B-179. Phenotypic Microarrays and In Vivo Transcriptome Analysis Reveal Molecular and Regulatory Events Underlying Niche-Adaptation of M1T1 S. pyogenes

R. K. Aziz1,2, W. L. Taylor1, R. Kansal1, M. Kubal3, S. L. Rowe1, Y. Su1, G. S. Chhatwal4, M. J. Walker5, M. Kotb1;
1Univ. of Tennessee Hlth. Sci. Ctr., Memphis, TN, 2Faculty of Pharmacy, Cairo Univ., Cairo, EGYPT, 3Univ. of Chicago, Chicago, IL, 4Helmholtz Ctr. for Infection Res., Braunschweig, GERMANY, 5Sch. of Biological Sci., Univ. of Wollongong, Wollongong, AUSTRALIA.

Background and Methods: We reported that M1T1 S. pyogenes switch to a hypervirulent phenotype due to selection of mutants in the covRS locus, which encodes the two-component regulatory system, CovRS. To further characterize differences between the wild type (wt) and mutant genotype, and understand the dynamics of bacterial adaptation to various host niches, we used a murine chamber model to sample bacteria 24h post-infection, prior to selection or expansion of mutants.

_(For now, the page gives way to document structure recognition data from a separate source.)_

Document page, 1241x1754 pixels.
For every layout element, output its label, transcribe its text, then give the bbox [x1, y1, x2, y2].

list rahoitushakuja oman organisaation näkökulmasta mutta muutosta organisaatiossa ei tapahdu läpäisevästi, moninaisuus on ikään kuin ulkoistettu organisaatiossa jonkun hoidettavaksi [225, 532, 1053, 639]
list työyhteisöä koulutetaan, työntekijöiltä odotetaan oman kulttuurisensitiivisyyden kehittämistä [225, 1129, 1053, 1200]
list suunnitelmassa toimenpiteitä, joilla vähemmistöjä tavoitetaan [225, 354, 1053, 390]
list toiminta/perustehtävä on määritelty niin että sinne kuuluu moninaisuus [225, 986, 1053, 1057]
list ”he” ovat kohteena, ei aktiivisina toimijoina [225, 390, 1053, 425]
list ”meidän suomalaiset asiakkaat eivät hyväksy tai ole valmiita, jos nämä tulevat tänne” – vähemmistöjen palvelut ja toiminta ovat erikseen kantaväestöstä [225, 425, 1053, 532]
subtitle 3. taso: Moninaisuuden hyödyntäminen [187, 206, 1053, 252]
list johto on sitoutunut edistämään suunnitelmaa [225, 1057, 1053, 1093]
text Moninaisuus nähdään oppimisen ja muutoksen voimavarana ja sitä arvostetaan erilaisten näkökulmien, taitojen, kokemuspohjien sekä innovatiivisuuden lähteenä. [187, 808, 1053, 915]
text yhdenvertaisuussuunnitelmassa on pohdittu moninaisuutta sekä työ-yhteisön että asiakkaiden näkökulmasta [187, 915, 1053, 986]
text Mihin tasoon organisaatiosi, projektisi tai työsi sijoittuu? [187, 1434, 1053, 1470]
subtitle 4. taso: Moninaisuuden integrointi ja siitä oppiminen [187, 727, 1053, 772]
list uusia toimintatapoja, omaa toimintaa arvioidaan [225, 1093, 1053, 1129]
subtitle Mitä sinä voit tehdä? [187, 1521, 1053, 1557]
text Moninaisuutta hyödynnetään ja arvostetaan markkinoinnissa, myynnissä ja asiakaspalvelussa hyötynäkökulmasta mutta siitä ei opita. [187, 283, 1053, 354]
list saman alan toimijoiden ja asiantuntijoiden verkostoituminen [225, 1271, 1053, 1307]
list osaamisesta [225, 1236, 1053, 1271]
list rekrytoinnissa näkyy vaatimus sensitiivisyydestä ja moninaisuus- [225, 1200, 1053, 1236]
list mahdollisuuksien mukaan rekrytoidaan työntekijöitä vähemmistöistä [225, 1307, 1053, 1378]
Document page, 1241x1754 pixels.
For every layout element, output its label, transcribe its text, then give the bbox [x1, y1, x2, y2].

Subsequently, we conducted comprehensive comparative in vitro and in vivo analyses of the wt and mutant strains using phenotypic microarrays, oligonucleotide microarrays, and custom-made virulence microarrays. Results: Phenotypic microarray analysis using Biolog technology showed minor differences between the wt and a covS mutant, mostly related to differential sensitivity to antimicrobial agents and to N-acetyl-neuraminic acid utilization as a carbon source. By contrast, full transcriptome and virulence transcriptome profiling showed that even bacteria with intact covRS genes attempt to adapt to the hostile host environment by upregulating many virulence genes, including genes encoding M protein, the secreted inhibitor of complement SIC, and streptolysin O, while at the same time downregulating the cysteine protease SpeB operon, the maltose-maltodextrin operon, and the arginine deiminase pathway. However, the observed partial downregulation of SpeB does not seem sufficient for survival, which may explain why SpeB+ wt bacteria disappear from the bacterial population while covRS mutants with a SpeBlo/Sdahi phenotype prevail over host defenses, surviving for 14 days in mice chambers. Transcriptome profiles of the hypervirulent SpeBlo/Sdahi mutant strain were significantly different from that of the wt strain, reflecting the engagement of different virulence modules. Conclusion: This study underlines the complexity of regulation of bacterial virulence factors and offers a unique snapshot of the wt bacteria in vivo, prior to selection of the hypervirulent mutant phenotype.